● **Saved entries**:
+-------+

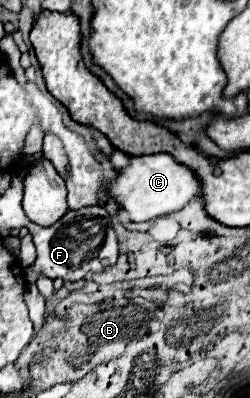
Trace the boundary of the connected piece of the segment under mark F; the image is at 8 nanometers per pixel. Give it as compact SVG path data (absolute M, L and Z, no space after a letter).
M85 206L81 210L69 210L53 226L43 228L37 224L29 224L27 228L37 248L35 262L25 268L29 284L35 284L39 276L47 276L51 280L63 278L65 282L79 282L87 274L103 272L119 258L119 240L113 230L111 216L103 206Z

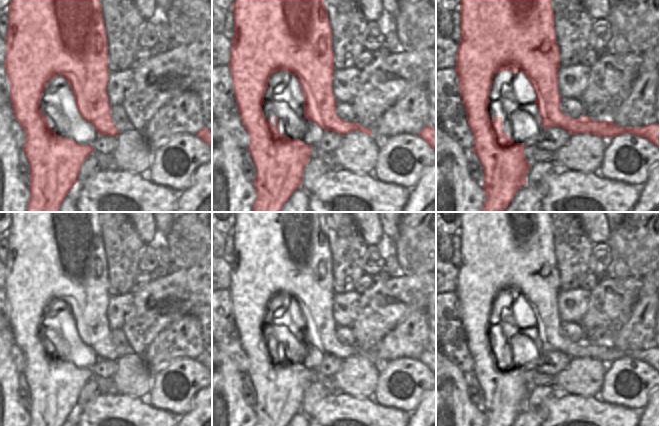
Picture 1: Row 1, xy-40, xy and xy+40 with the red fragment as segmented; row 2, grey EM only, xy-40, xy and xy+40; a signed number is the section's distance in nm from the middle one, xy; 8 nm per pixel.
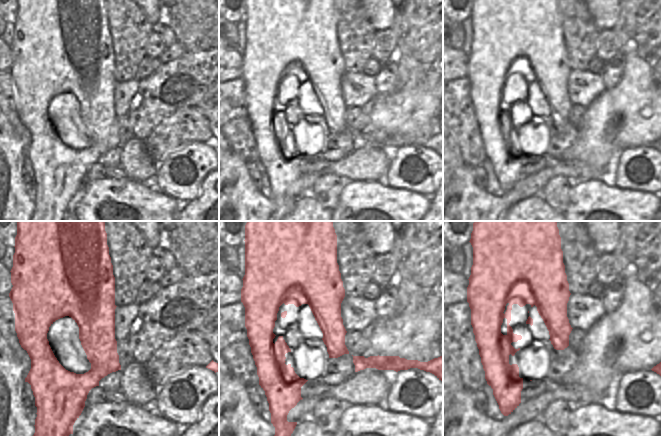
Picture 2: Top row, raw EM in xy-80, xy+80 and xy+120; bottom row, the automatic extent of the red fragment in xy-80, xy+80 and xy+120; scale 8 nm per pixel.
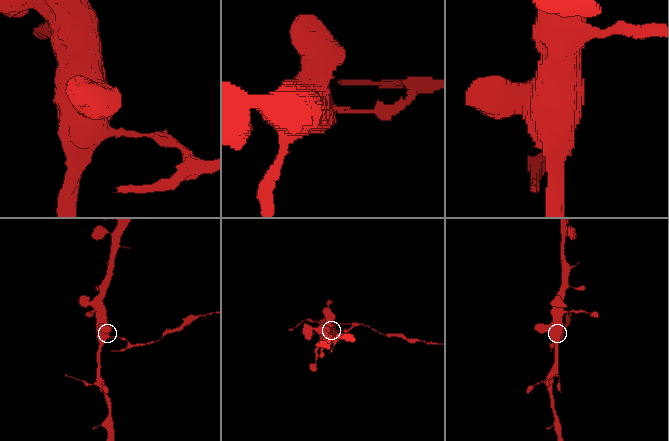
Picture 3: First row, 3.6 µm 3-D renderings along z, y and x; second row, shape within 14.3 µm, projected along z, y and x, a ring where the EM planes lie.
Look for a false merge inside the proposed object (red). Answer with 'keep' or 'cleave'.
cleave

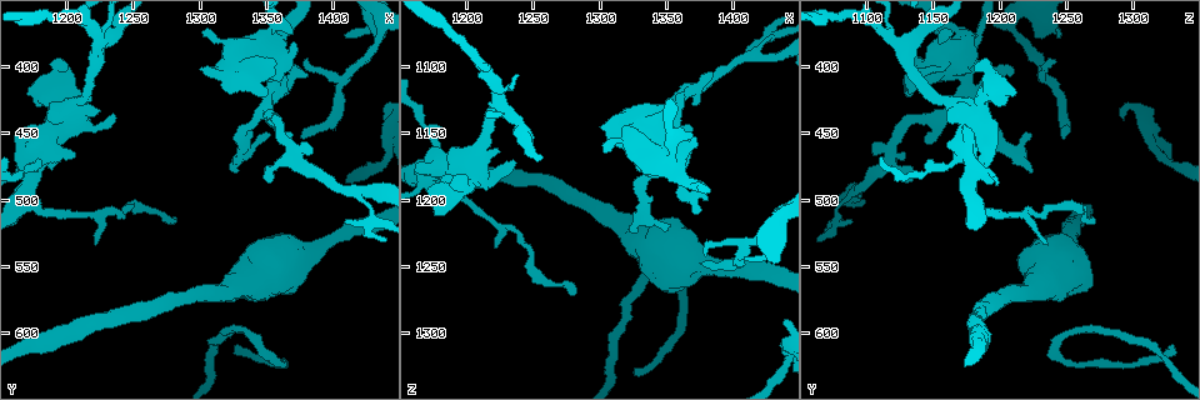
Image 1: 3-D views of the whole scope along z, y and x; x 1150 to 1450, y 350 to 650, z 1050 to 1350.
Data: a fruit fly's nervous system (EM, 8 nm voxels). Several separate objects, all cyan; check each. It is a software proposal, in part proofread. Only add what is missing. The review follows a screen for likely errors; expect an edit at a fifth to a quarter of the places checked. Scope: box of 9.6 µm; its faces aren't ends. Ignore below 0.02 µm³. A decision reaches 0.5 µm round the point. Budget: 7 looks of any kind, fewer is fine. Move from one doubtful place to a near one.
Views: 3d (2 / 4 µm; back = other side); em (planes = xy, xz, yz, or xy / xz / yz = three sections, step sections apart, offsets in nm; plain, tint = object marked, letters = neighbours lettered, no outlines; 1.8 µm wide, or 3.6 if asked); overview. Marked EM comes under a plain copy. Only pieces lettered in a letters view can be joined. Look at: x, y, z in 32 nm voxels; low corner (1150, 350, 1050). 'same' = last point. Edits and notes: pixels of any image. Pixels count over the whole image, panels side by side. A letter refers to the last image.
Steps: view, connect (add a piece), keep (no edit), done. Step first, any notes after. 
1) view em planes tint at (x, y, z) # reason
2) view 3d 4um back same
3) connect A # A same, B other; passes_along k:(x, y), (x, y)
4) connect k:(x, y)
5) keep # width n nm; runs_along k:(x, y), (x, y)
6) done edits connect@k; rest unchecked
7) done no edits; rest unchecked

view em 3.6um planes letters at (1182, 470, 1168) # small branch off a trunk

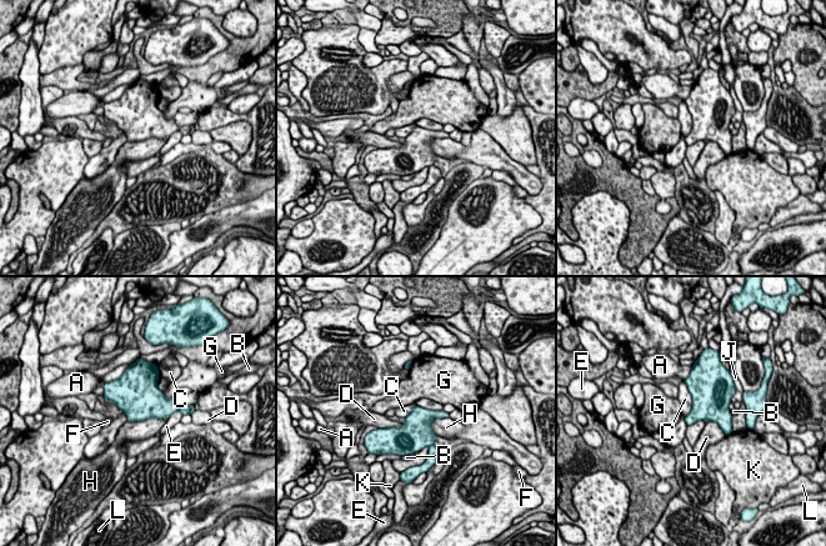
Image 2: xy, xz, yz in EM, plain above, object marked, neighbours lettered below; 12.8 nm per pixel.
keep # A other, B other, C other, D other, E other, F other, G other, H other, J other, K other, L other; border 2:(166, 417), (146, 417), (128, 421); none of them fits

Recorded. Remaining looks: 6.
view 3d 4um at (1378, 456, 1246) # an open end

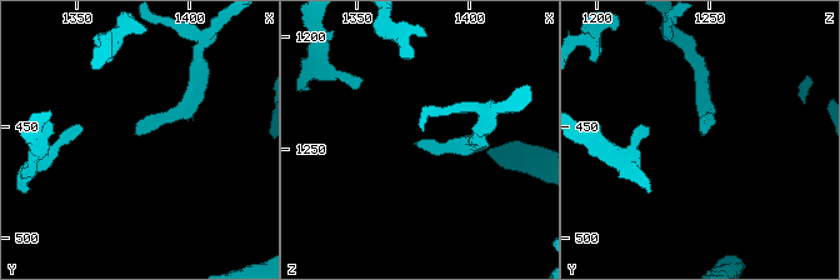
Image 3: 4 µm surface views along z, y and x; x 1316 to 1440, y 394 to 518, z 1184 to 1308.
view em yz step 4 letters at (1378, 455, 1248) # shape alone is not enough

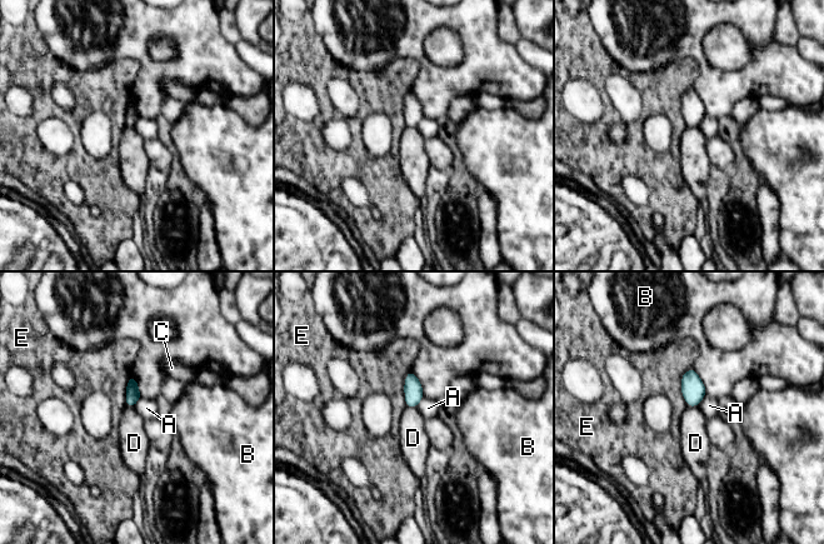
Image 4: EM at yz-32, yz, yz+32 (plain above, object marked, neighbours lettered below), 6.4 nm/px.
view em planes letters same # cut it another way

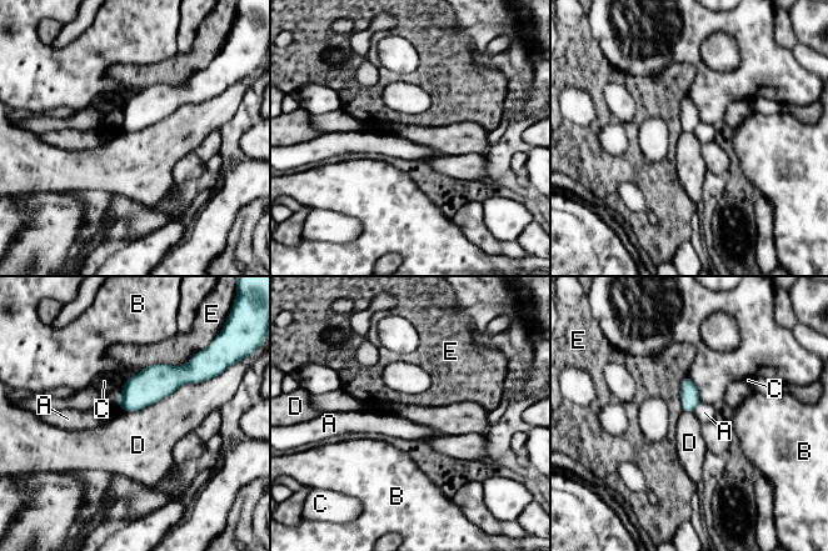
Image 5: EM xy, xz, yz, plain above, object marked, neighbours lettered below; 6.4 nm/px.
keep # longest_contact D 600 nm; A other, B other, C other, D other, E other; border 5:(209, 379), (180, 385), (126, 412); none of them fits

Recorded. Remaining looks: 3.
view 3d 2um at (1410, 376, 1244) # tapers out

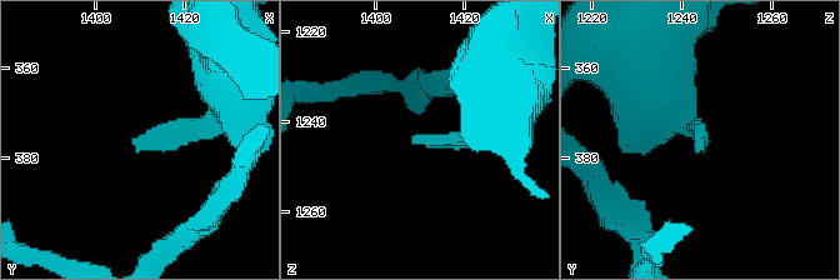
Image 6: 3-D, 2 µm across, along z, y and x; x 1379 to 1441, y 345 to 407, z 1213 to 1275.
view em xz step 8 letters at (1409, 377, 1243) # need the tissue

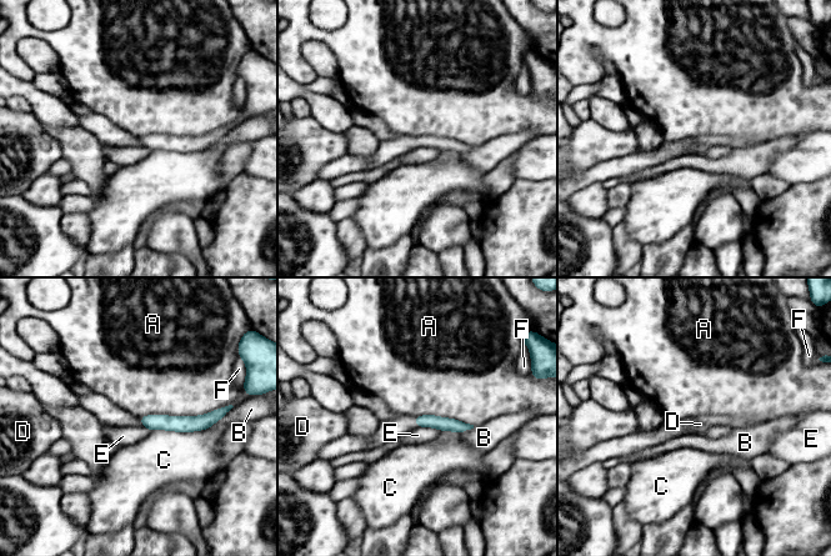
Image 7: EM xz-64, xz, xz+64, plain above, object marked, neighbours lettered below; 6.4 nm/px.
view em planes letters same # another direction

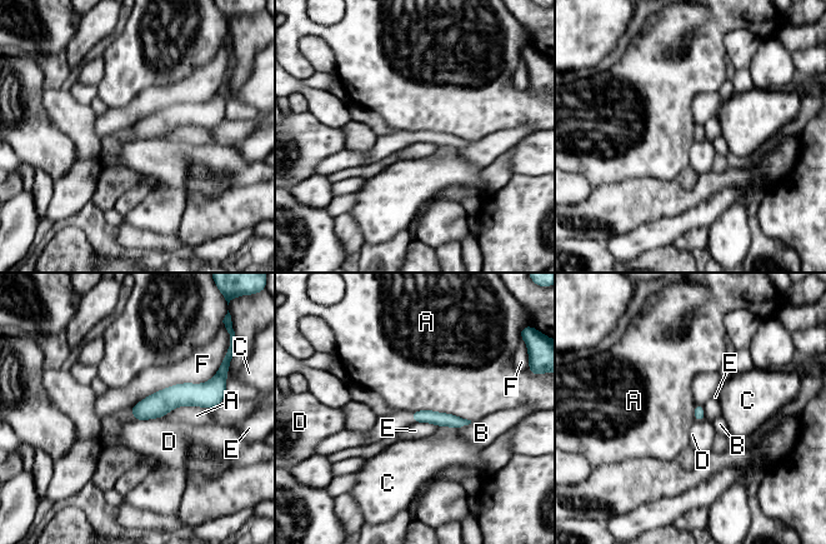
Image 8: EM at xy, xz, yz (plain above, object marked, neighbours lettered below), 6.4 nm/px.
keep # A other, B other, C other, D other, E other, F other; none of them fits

+-------+

● **ABOUT THIS EXERCISE**:
Reproduce exactly the lines from the one containing "Image 6: 3-D, 2" through the last line of the records, both included, leaving out every picture.

● **SOLUTION TO THE PROBLEM**:
Image 6: 3-D, 2 µm across, along z, y and x; x 1379 to 1441, y 345 to 407, z 1213 to 1275.
view em xz step 8 letters at (1409, 377, 1243) # need the tissue

Image 7: EM xz-64, xz, xz+64, plain above, object marked, neighbours lettered below; 6.4 nm/px.
view em planes letters same # another direction

Image 8: EM at xy, xz, yz (plain above, object marked, neighbours lettered below), 6.4 nm/px.
keep # A other, B other, C other, D other, E other, F other; none of them fits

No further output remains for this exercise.